L’aide de l’État en faveur de nos territoires a été considérable : par exemple, dans le cadre de France Relance, « l’activité partielle », dispositif qui permet à l’employeur de bénéficier d’une allocation de l’État en contrepartie d’une indemnisation des heures dites chômées versées à ses salariés et qui a aussi permis dans les secteurs fragilisés par la crise sanitaire de passer le cap difficile sans recours au licenciement, l’effort de l’État pour la Martinique s’élève au 4 juin 2021, à 125 millions d’euros, 11 000 demandes d’aides. 

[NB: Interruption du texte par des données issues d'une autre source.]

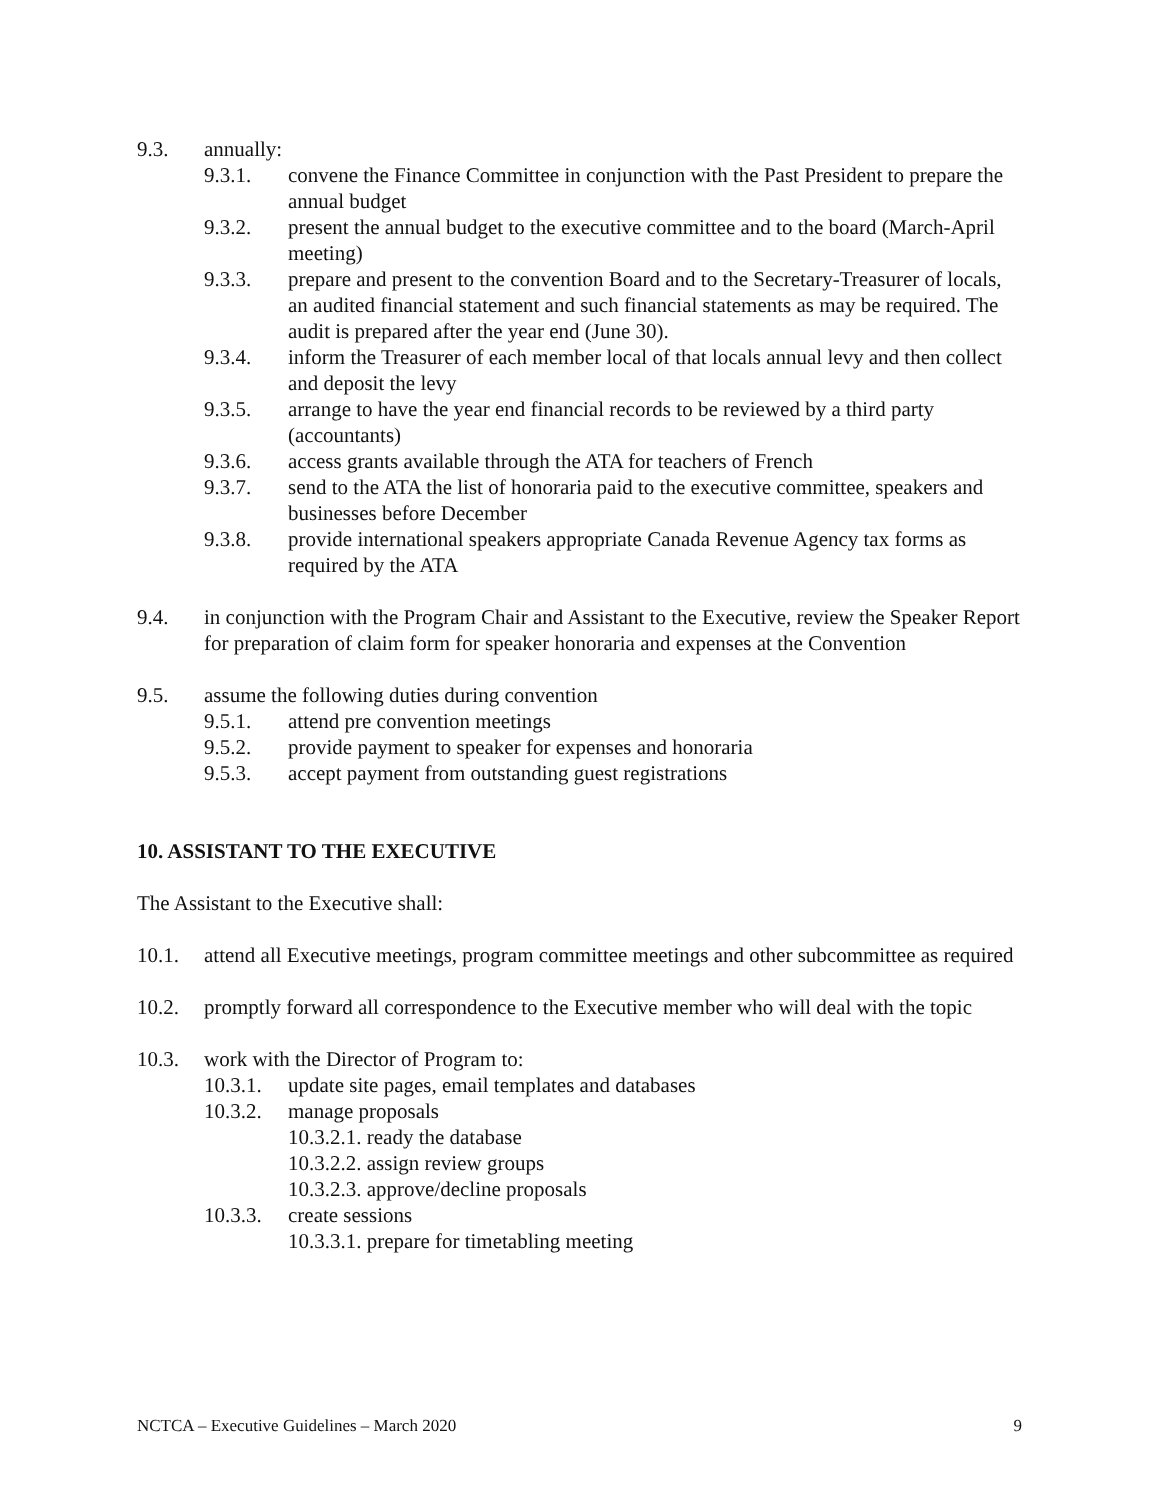9.3. annually:
9.3.1. convene the Finance Committee in conjunction with the Past President to prepare the annual budget
9.3.2. present the annual budget to the executive committee and to the board (March-April meeting)
9.3.3. prepare and present to the convention Board and to the Secretary-Treasurer of locals, an audited financial statement and such financial statements as may be required. The audit is prepared after the year end (June 30).
9.3.4. inform the Treasurer of each member local of that locals annual levy and then collect and deposit the levy
9.3.5. arrange to have the year end financial records to be reviewed by a third party (accountants)
9.3.6. access grants available through the ATA for teachers of French
9.3.7. send to the ATA the list of honoraria paid to the executive committee, speakers and businesses before December
9.3.8. provide international speakers appropriate Canada Revenue Agency tax forms as required by the ATA
9.4. in conjunction with the Program Chair and Assistant to the Executive, review the Speaker Report for preparation of claim form for speaker honoraria and expenses at the Convention
9.5. assume the following duties during convention
9.5.1. attend pre convention meetings
9.5.2. provide payment to speaker for expenses and honoraria
9.5.3. accept payment from outstanding guest registrations
10. ASSISTANT TO THE EXECUTIVE
The Assistant to the Executive shall:
10.1. attend all Executive meetings, program committee meetings and other subcommittee as required
10.2. promptly forward all correspondence to the Executive member who will deal with the topic
10.3. work with the Director of Program to:
10.3.1. update site pages, email templates and databases
10.3.2. manage proposals
10.3.2.1. ready the database
10.3.2.2. assign review groups
10.3.2.3. approve/decline proposals
10.3.3. create sessions
10.3.3.1. prepare for timetabling meeting
NCTCA – Executive Guidelines – March 2020 9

Toutefois, la crise a aussi révélé des faiblesses et des opportunités. L’adéquation de l’action publique aux réalités locales dans les domaines de l’environnement, la pêche, l’agriculture, le sport, le logement, le transport ou encore l’énergie, jusqu’à l’éducation est nécessaire. La conjoncture actuelle est favorable pour à la fois renforcer et développer des projets alimentaires de territoires par exemple, pour valoriser les productions locales et générer des emplois stables. 

« L’adéquation de l’action publique aux réalités locales dans de nombreux domaines est nécessaire. »

Par ailleurs, étant sensible au lien, je souligne que la crise sanitaire a beaucoup pointé l’importance du lien social intergénérationnel, « prendre soins des uns et des autres ». Des jeunes et de nos aînés. La force d’un pays ne se résume pas seulement à sa capacité financière, mais encore plus aux valeurs communes portées par le peuple, l’amour, la fraternité, la liberté, l’égalité la solidarité. 

Les alertes sont là, en particulier les souffrances de nos jeunes sont palpables. Pour autant, je dis qu’il appartient à chacun de nous, là où nous sommes de rebondir et ne pas se laisser aller, ne pas laisser mourir « l’espoir ». La vie est parfois un recommencement, ce sont nos efforts conjugués qui construiront nos succès, pour nous, pour l’autre et pour notre pays, pour la Guadeloupe et la Martinique. 

Justement, pouvez-vous nous détailler le contenu et les temps forts du plan France relance pour la Martinique et la Guadeloupe ? 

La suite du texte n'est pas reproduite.